**Job item**
Every entry should be returned unchanged, with the pictures omitted.

Bounding box coordinates:
■ ■ ■

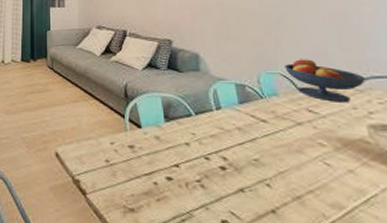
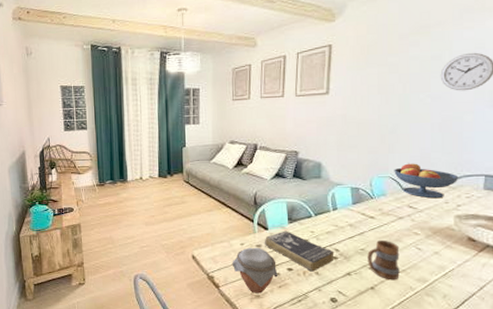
jar: none [100,147,155,207] -> present [232,247,278,294]
book: none [137,130,222,184] -> present [264,230,334,272]
mug: none [263,149,307,204] -> present [367,239,400,280]

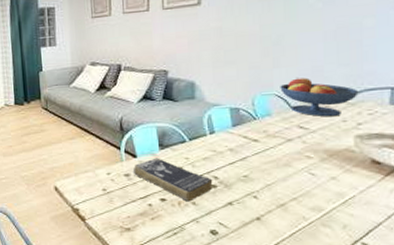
jar: present [232,247,278,294] -> none [98,176,150,226]
mug: present [367,239,400,280] -> none [251,165,290,210]

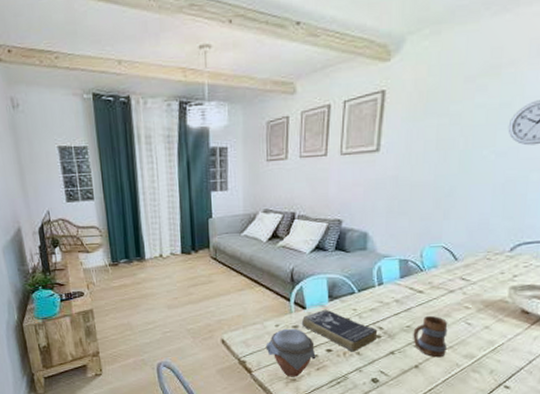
jar: none [98,176,150,226] -> present [265,328,316,377]
mug: none [251,165,290,210] -> present [413,315,448,358]
fruit bowl: present [280,77,359,117] -> none [448,229,518,269]

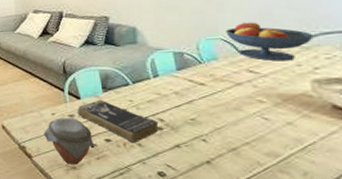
mug: present [413,315,448,358] -> none [199,108,243,154]
fruit bowl: none [448,229,518,269] -> present [226,21,314,61]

■ ■ ■

**Solution**
jar: none [100,147,155,207] -> present [232,247,278,294]
book: none [137,130,222,184] -> present [264,230,334,272]
mug: none [263,149,307,204] -> present [367,239,400,280]

jar: present [232,247,278,294] -> none [98,176,150,226]
mug: present [367,239,400,280] -> none [251,165,290,210]

jar: none [98,176,150,226] -> present [265,328,316,377]
mug: none [251,165,290,210] -> present [413,315,448,358]
fruit bowl: present [280,77,359,117] -> none [448,229,518,269]

mug: present [413,315,448,358] -> none [199,108,243,154]
fruit bowl: none [448,229,518,269] -> present [226,21,314,61]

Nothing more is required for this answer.